RECORD SET:
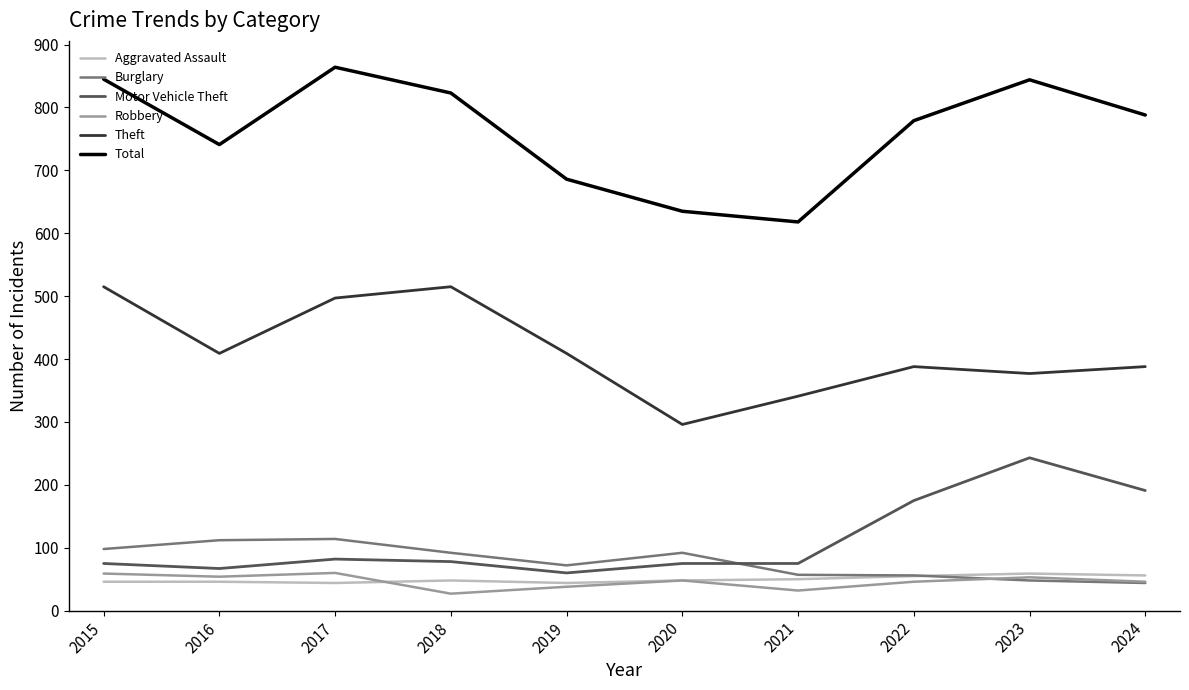

Which label corresponds to the largest value in the chart?

2017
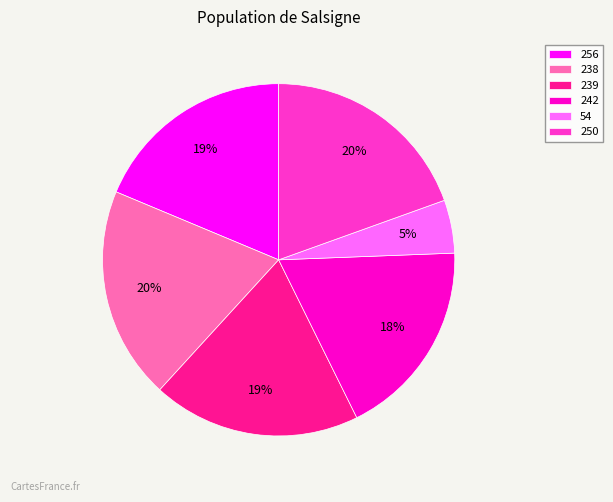

To the nearest percent, what portion does 238 represent?

20%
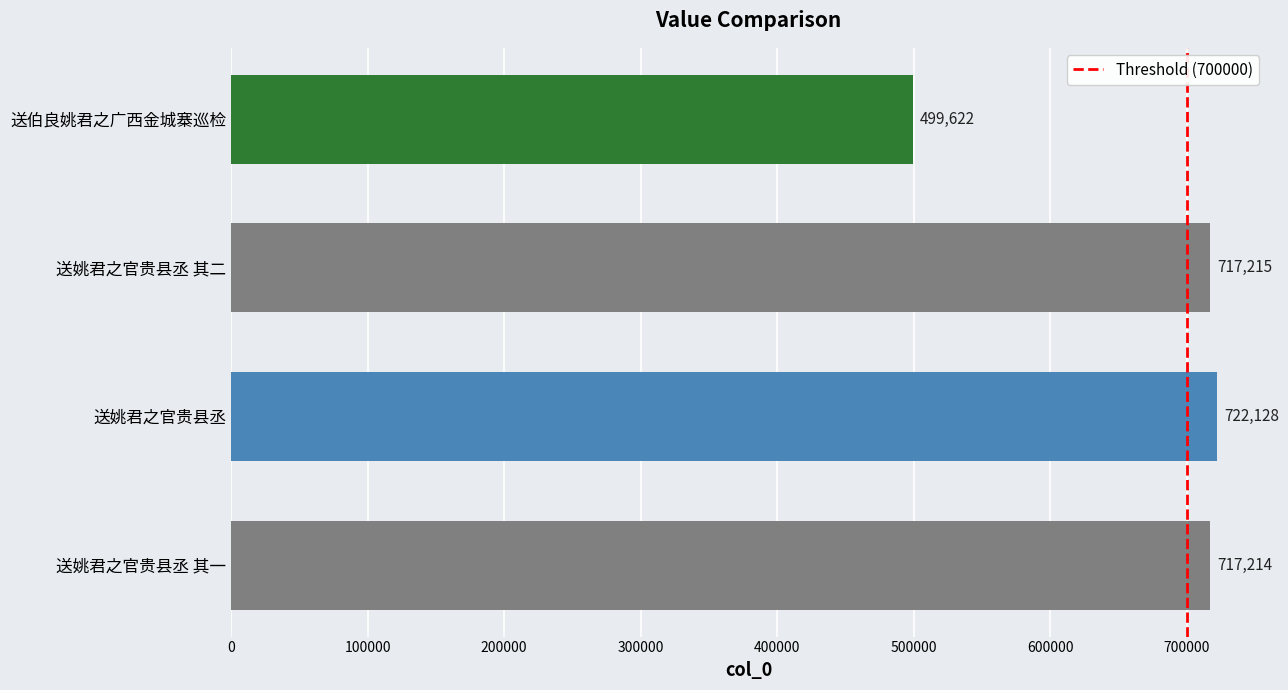

How many values are below 717215?

2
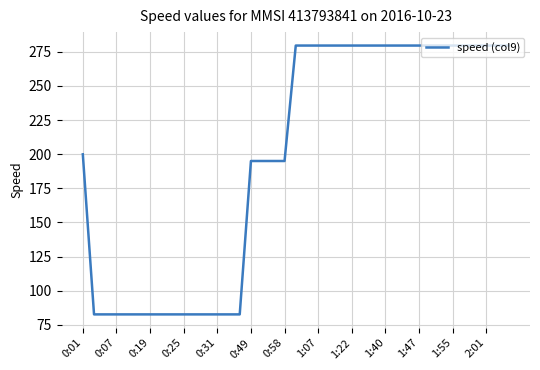

What is the greatest value displayed?

279.6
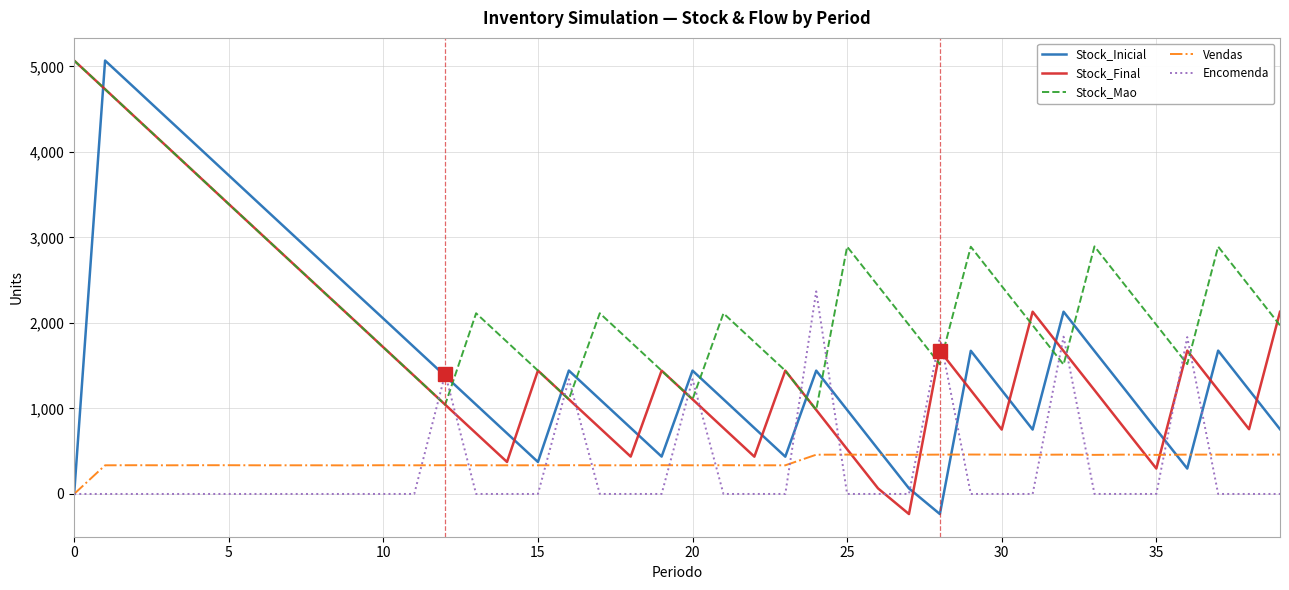

Which series has the largest total across all categories?

Stock_Mao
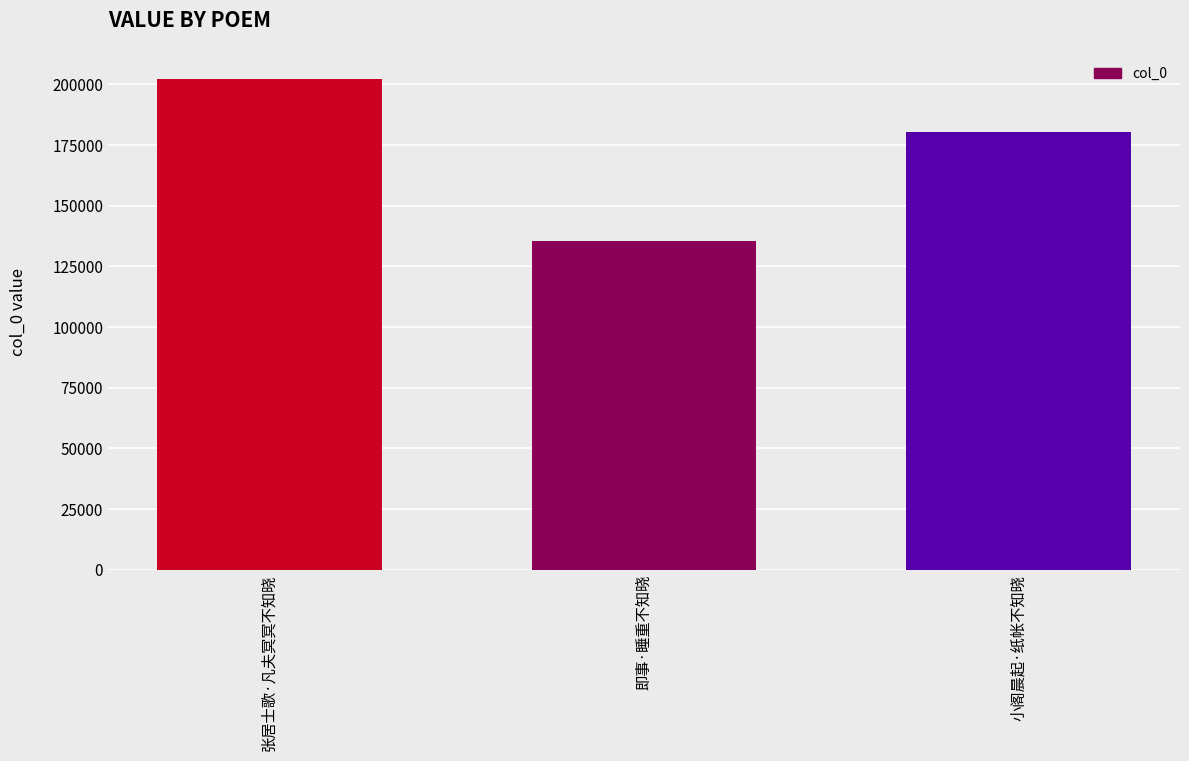

List the labels in order of value, largest first.

张居士歌·凡夫冥冥不知晓, 小阁晨起·纸帐不知晓, 即事·睡重不知晓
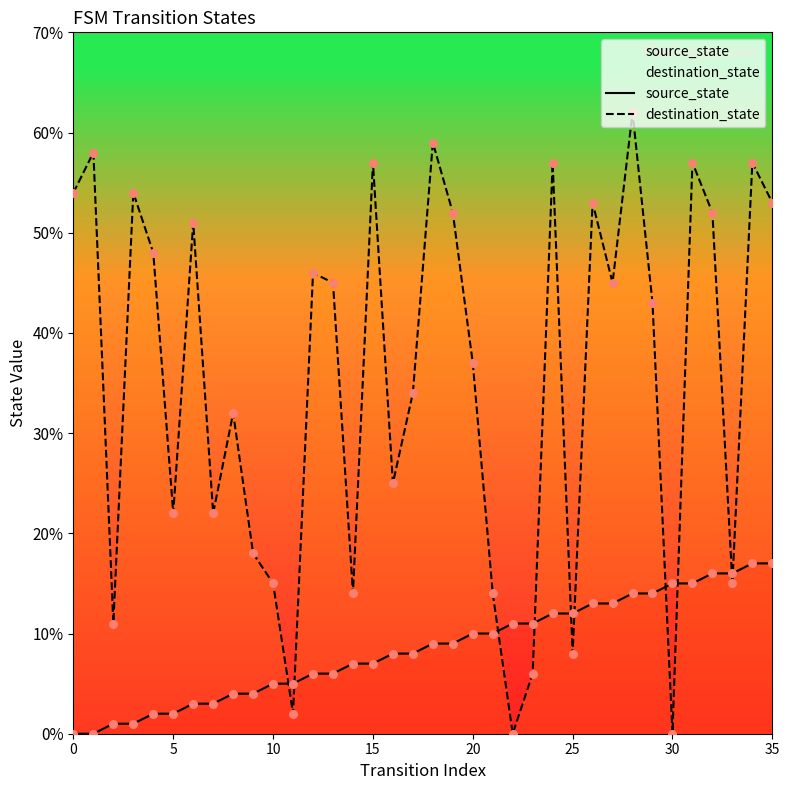

Is the value of destination_state at 27 greater than the value of source_state at 20?

Yes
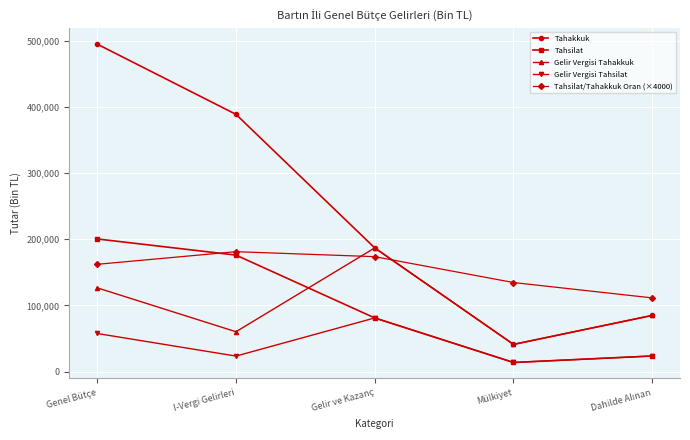

What value does the Tahakkuk series have at Genel Bütçe, to the nearest 100?

494600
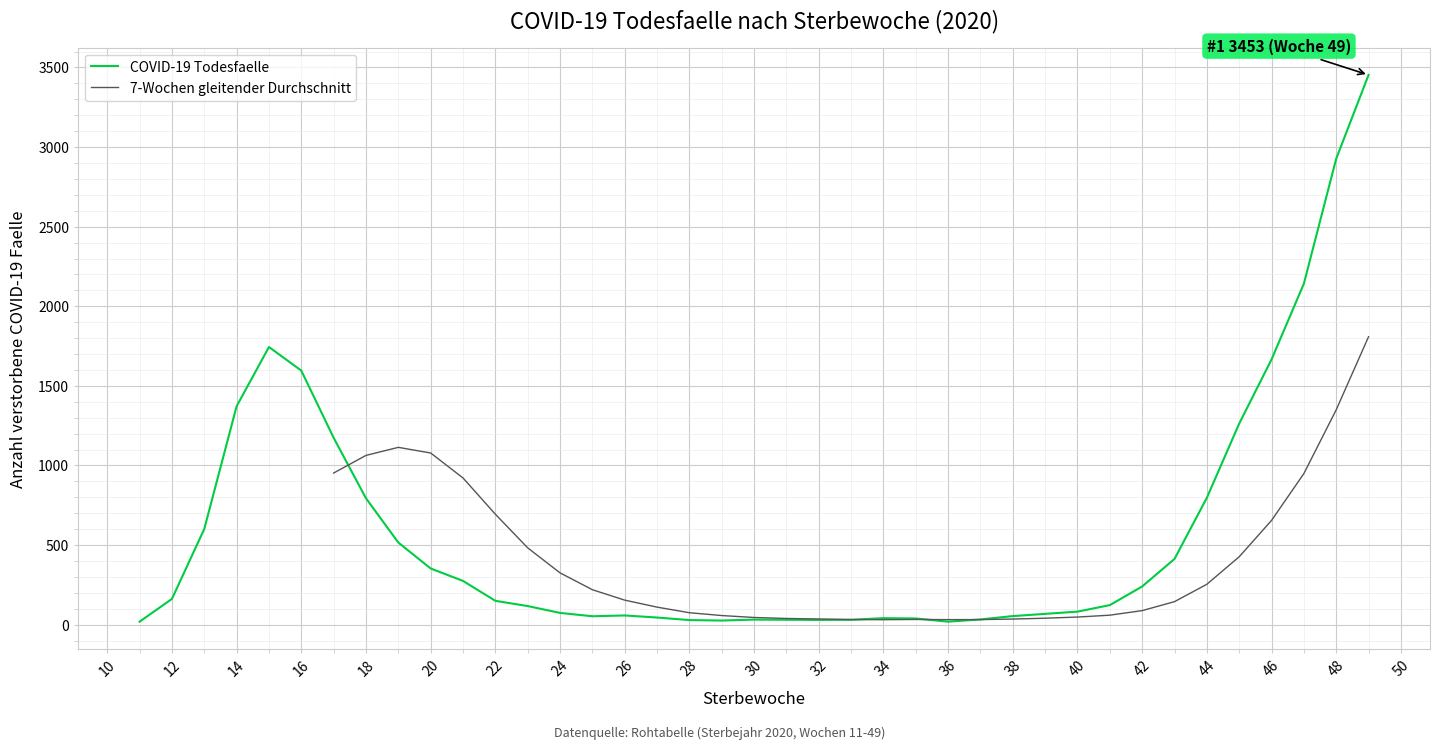

At which label does the data first exceed 123?

12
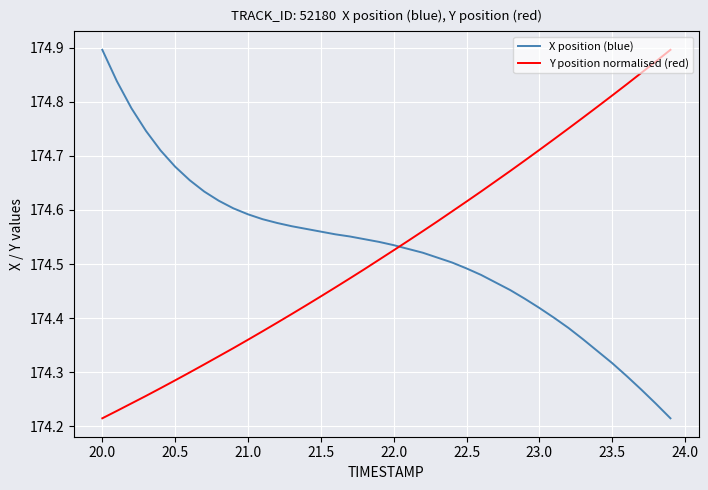

What is the difference between the maximum and minimum values in the Y position normalised (red) series?

0.7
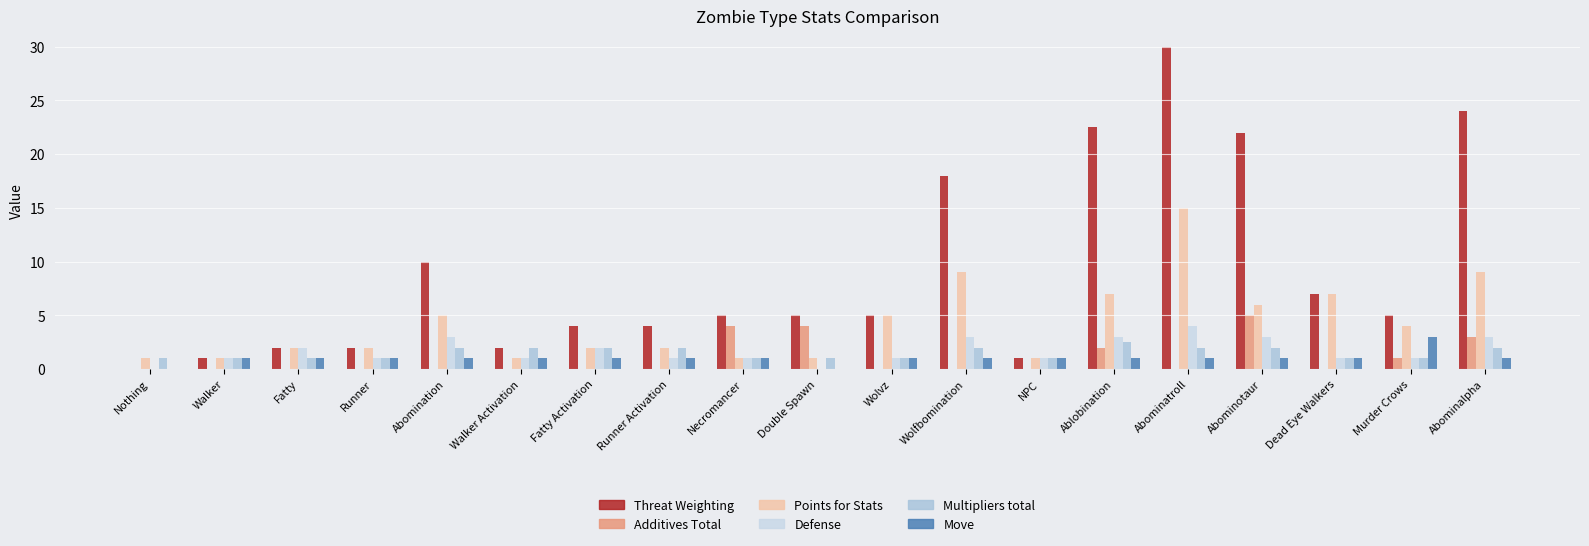

Is the value of Multipliers total at Runner Activation greater than the value of Move at Runner Activation?

Yes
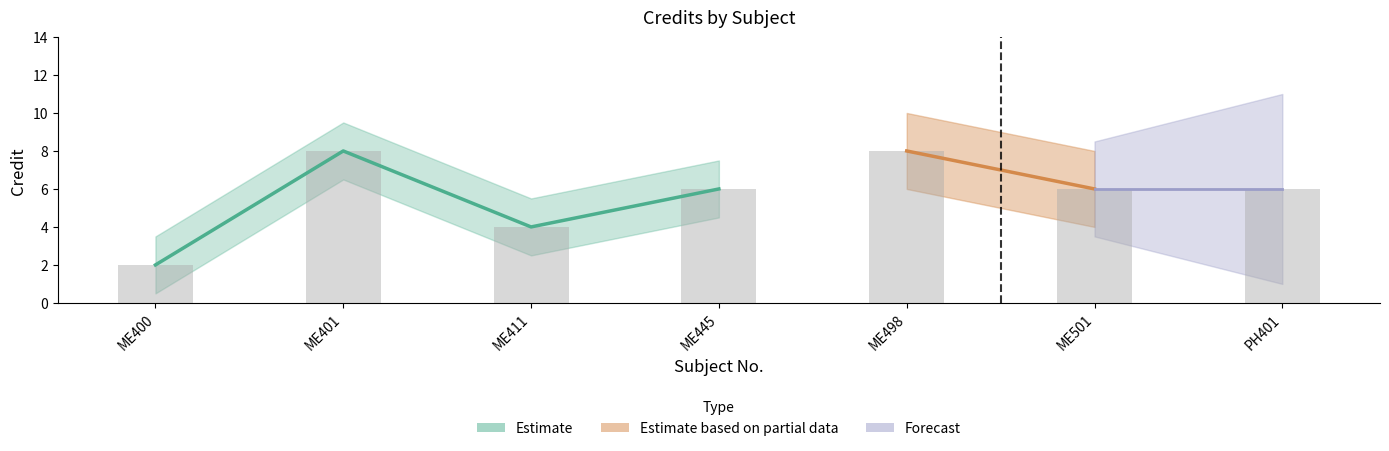

List the labels in order of value, largest first.

ME401, ME498, ME445, ME501, PH401, ME411, ME400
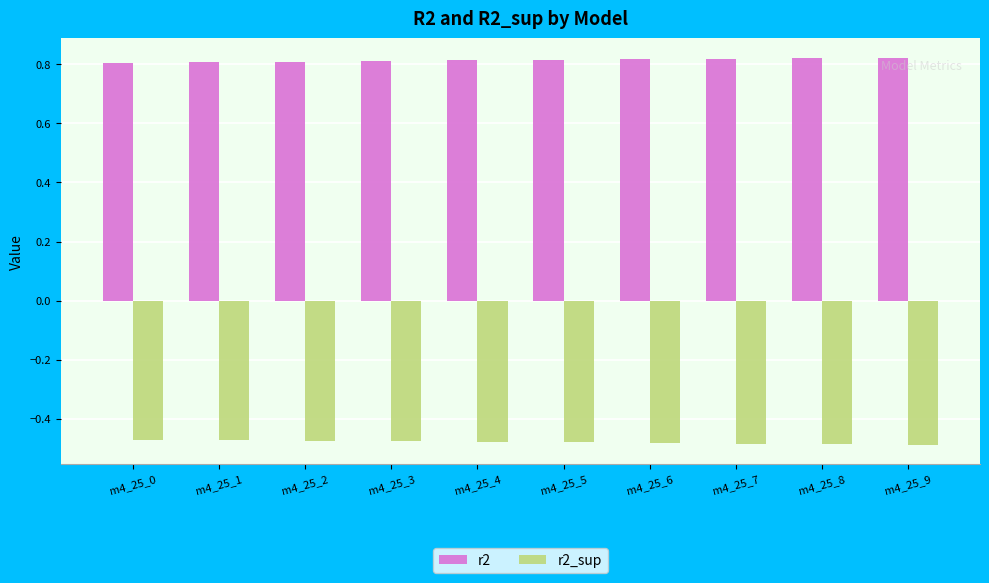

How many bars are there in each group?

2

EXERCISE BRIEF: Report every line in the material above that contains the word "many", copying each such line in full. Matching is case-sensitive.

SOLUTION:
How many values are below 717215?
How many bars are there in each group?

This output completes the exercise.